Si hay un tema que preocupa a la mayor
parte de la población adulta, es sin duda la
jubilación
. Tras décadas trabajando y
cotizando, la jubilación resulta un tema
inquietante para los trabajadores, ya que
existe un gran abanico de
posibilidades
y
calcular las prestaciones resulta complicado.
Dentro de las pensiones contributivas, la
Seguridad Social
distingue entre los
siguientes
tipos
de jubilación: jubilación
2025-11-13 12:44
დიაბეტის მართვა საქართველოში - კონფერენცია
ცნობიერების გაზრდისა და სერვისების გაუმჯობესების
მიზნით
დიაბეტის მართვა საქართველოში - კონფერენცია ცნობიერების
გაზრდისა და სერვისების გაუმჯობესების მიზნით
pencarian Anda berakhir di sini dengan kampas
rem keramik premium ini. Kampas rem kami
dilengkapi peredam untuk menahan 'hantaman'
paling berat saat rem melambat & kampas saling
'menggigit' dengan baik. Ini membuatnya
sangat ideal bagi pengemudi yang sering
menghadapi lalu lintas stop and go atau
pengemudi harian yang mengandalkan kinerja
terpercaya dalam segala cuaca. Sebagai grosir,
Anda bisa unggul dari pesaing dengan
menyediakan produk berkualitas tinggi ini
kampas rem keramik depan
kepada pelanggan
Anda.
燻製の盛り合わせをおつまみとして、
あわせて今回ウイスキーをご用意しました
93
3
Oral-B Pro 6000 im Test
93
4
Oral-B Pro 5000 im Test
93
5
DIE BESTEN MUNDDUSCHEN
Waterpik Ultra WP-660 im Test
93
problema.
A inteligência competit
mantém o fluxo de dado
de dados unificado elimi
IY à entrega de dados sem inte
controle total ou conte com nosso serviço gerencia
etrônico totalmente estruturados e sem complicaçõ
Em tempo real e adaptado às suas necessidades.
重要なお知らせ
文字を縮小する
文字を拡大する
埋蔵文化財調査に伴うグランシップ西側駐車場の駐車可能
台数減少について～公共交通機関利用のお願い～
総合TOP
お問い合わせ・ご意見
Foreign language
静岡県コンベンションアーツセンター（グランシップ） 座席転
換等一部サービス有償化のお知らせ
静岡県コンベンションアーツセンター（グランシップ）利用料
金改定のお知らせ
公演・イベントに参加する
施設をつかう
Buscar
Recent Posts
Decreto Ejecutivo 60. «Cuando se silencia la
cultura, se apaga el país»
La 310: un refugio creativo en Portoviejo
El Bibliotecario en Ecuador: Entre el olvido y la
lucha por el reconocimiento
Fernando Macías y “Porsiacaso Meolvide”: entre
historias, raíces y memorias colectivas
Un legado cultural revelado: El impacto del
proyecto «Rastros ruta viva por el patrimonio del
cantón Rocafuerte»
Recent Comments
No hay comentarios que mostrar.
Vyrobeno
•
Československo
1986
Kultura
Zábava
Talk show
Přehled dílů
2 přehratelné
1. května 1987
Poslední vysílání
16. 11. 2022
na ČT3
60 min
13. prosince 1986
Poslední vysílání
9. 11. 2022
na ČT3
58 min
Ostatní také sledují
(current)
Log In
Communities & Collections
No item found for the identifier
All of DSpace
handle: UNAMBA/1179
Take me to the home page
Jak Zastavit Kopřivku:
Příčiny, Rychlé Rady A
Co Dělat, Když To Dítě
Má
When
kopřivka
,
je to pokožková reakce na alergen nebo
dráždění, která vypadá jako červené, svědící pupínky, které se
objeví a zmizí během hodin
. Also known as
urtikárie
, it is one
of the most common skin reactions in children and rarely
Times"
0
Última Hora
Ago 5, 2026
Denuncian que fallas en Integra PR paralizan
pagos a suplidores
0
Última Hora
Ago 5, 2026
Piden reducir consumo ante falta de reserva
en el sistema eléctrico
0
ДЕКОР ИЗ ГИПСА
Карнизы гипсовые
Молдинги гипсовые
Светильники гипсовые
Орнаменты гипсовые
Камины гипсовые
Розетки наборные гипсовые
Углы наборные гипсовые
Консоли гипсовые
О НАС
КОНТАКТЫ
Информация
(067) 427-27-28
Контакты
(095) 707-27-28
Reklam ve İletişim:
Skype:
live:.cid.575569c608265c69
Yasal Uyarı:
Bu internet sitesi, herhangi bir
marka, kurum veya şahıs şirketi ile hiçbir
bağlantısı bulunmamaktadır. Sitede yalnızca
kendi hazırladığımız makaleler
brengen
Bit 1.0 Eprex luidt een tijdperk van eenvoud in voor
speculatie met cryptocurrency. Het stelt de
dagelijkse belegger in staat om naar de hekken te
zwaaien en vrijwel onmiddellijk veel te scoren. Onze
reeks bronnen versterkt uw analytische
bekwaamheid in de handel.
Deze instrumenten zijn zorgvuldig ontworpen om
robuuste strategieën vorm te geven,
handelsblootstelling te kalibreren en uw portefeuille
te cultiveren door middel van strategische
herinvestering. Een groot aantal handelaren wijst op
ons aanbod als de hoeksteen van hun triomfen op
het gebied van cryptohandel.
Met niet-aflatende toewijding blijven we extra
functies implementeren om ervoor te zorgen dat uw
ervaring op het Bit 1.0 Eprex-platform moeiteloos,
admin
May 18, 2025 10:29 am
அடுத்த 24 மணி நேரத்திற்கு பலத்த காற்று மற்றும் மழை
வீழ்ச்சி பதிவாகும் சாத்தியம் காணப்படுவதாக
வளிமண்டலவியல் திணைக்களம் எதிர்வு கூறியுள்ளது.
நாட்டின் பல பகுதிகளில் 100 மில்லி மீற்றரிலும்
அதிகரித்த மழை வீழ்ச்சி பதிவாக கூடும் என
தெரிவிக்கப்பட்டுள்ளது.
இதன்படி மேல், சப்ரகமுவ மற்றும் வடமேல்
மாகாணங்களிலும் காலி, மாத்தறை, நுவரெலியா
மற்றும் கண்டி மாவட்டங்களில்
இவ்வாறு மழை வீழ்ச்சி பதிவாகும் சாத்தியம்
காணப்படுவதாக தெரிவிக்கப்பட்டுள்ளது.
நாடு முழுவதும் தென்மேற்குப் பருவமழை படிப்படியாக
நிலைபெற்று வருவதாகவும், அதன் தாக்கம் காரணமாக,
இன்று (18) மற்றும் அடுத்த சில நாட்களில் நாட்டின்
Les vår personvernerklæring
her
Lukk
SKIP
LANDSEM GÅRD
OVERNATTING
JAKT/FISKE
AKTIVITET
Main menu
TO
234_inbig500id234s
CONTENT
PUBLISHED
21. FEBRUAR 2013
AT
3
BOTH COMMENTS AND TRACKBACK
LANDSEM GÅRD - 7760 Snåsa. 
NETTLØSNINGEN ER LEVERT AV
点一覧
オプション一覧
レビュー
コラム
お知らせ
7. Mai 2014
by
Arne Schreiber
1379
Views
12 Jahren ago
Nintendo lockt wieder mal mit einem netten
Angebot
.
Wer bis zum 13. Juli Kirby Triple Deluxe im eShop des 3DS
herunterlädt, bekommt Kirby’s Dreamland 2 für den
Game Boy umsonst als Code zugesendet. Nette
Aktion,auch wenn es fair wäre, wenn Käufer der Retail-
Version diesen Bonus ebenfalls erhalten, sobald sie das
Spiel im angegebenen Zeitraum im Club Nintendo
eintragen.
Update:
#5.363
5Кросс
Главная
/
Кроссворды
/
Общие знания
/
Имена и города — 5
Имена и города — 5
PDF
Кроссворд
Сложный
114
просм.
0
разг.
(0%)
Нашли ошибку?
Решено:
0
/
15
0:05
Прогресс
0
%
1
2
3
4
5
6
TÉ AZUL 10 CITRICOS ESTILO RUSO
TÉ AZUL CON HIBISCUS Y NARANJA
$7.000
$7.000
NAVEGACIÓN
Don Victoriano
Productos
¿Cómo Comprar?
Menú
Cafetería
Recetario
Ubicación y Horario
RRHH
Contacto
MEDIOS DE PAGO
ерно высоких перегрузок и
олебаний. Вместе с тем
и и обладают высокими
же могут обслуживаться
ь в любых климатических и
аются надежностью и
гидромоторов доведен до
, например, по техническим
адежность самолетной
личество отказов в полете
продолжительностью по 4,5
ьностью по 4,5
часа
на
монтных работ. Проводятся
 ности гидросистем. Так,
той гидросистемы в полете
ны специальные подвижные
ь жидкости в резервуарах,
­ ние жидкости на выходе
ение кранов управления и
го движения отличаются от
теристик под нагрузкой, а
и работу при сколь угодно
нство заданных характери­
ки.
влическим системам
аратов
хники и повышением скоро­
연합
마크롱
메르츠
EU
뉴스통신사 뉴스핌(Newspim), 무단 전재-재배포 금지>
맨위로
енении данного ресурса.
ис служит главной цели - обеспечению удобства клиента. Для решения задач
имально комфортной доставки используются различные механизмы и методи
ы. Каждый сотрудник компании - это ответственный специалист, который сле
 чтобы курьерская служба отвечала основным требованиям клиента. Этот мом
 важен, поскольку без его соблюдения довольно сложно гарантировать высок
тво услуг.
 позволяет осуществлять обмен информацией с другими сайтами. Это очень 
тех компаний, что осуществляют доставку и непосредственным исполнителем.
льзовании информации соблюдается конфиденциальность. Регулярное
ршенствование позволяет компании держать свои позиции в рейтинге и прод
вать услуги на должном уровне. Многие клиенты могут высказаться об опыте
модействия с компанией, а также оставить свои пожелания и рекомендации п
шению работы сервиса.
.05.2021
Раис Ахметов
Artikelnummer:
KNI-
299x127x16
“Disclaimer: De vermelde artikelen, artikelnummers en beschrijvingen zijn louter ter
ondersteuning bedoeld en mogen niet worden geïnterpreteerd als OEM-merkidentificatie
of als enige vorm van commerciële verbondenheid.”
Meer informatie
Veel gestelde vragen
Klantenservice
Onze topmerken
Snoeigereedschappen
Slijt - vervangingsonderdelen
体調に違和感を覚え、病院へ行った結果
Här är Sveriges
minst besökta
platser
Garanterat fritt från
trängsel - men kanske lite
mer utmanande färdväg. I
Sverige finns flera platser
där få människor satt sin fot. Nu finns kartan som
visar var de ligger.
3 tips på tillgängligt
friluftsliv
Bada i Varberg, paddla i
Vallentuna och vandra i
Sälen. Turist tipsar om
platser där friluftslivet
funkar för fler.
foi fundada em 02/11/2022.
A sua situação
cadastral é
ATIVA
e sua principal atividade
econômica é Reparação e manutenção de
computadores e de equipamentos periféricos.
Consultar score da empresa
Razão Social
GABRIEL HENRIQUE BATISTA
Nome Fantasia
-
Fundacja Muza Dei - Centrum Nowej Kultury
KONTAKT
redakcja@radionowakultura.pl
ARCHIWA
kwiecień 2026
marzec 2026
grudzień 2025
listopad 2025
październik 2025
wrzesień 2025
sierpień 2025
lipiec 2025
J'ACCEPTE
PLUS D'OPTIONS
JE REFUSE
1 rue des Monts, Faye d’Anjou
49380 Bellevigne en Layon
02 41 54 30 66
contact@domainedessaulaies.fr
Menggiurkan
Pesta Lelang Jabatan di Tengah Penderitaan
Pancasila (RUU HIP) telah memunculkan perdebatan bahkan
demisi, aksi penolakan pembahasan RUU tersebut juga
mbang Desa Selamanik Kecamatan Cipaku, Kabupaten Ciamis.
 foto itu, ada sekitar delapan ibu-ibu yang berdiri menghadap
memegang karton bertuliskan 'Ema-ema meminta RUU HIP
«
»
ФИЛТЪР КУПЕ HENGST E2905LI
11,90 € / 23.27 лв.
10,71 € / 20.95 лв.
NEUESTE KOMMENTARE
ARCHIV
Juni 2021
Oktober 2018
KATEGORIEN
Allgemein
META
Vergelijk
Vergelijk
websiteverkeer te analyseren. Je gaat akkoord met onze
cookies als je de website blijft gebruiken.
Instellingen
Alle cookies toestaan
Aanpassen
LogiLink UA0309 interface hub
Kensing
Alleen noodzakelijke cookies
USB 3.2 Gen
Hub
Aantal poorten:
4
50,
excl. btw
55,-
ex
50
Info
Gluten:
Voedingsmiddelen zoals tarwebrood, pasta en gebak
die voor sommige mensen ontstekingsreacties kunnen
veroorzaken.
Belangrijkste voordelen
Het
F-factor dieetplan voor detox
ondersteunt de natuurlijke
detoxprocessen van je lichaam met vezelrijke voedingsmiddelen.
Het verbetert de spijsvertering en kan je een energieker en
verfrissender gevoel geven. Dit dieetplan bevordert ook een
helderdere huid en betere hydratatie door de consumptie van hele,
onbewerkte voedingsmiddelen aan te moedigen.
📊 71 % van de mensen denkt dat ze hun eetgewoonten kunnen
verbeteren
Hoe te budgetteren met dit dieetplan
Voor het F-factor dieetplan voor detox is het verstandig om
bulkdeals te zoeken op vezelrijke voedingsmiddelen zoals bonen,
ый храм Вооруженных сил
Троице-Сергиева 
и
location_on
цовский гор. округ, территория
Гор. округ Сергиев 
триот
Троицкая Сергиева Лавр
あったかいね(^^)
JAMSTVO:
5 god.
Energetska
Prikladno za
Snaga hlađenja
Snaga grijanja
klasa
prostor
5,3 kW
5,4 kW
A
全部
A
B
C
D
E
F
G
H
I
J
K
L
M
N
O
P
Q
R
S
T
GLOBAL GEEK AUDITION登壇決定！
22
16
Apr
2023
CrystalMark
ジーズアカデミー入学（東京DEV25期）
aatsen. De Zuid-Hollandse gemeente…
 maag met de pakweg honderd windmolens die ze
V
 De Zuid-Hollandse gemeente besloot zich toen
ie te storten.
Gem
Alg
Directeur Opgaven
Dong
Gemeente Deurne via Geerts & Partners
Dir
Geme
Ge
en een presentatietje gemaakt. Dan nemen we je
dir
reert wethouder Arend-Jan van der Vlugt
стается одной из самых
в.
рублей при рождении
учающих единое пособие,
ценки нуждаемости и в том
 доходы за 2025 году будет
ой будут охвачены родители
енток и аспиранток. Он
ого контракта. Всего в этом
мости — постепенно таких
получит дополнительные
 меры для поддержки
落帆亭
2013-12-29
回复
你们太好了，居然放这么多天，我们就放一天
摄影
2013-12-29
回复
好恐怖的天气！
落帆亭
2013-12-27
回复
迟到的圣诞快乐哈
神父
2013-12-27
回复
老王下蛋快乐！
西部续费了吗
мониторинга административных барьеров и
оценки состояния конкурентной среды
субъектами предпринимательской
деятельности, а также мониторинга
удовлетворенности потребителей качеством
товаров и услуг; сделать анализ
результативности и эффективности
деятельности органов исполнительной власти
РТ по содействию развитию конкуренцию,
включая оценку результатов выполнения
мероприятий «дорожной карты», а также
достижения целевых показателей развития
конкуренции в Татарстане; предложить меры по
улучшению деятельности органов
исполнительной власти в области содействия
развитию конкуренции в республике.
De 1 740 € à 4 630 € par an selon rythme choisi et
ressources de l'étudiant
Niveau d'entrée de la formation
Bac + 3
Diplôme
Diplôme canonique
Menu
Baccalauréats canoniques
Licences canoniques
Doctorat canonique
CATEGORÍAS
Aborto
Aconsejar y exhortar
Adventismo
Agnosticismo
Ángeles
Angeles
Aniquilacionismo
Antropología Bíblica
——————
§ WORK INSTRUCTIONS: Transcribe the lines above between the line holding "No item found for the identifier" and the line holding "இதன்படி மேல், சப்ரகமுவ மற்றும் வடமேல்", inclusive, exactly as they stand and with nothing added.

§ RESPONSE FOR THIS EXERCISE:
No item found for the identifier
All of DSpace
handle: UNAMBA/1179
Take me to the home page
Jak Zastavit Kopřivku:
Příčiny, Rychlé Rady A
Co Dělat, Když To Dítě
Má
When
kopřivka
,
je to pokožková reakce na alergen nebo
dráždění, která vypadá jako červené, svědící pupínky, které se
objeví a zmizí během hodin
. Also known as
urtikárie
, it is one
of the most common skin reactions in children and rarely
Times"
0
Última Hora
Ago 5, 2026
Denuncian que fallas en Integra PR paralizan
pagos a suplidores
0
Última Hora
Ago 5, 2026
Piden reducir consumo ante falta de reserva
en el sistema eléctrico
0
ДЕКОР ИЗ ГИПСА
Карнизы гипсовые
Молдинги гипсовые
Светильники гипсовые
Орнаменты гипсовые
Камины гипсовые
Розетки наборные гипсовые
Углы наборные гипсовые
Консоли гипсовые
О НАС
КОНТАКТЫ
Информация
(067) 427-27-28
Контакты
(095) 707-27-28
Reklam ve İletişim:
Skype:
live:.cid.575569c608265c69
Yasal Uyarı:
Bu internet sitesi, herhangi bir
marka, kurum veya şahıs şirketi ile hiçbir
bağlantısı bulunmamaktadır. Sitede yalnızca
kendi hazırladığımız makaleler
brengen
Bit 1.0 Eprex luidt een tijdperk van eenvoud in voor
speculatie met cryptocurrency. Het stelt de
dagelijkse belegger in staat om naar de hekken te
zwaaien en vrijwel onmiddellijk veel te scoren. Onze
reeks bronnen versterkt uw analytische
bekwaamheid in de handel.
Deze instrumenten zijn zorgvuldig ontworpen om
robuuste strategieën vorm te geven,
handelsblootstelling te kalibreren en uw portefeuille
te cultiveren door middel van strategische
herinvestering. Een groot aantal handelaren wijst op
ons aanbod als de hoeksteen van hun triomfen op
het gebied van cryptohandel.
Met niet-aflatende toewijding blijven we extra
functies implementeren om ervoor te zorgen dat uw
ervaring op het Bit 1.0 Eprex-platform moeiteloos,
admin
May 18, 2025 10:29 am
அடுத்த 24 மணி நேரத்திற்கு பலத்த காற்று மற்றும் மழை
வீழ்ச்சி பதிவாகும் சாத்தியம் காணப்படுவதாக
வளிமண்டலவியல் திணைக்களம் எதிர்வு கூறியுள்ளது.
நாட்டின் பல பகுதிகளில் 100 மில்லி மீற்றரிலும்
அதிகரித்த மழை வீழ்ச்சி பதிவாக கூடும் என
தெரிவிக்கப்பட்டுள்ளது.
இதன்படி மேல், சப்ரகமுவ மற்றும் வடமேல்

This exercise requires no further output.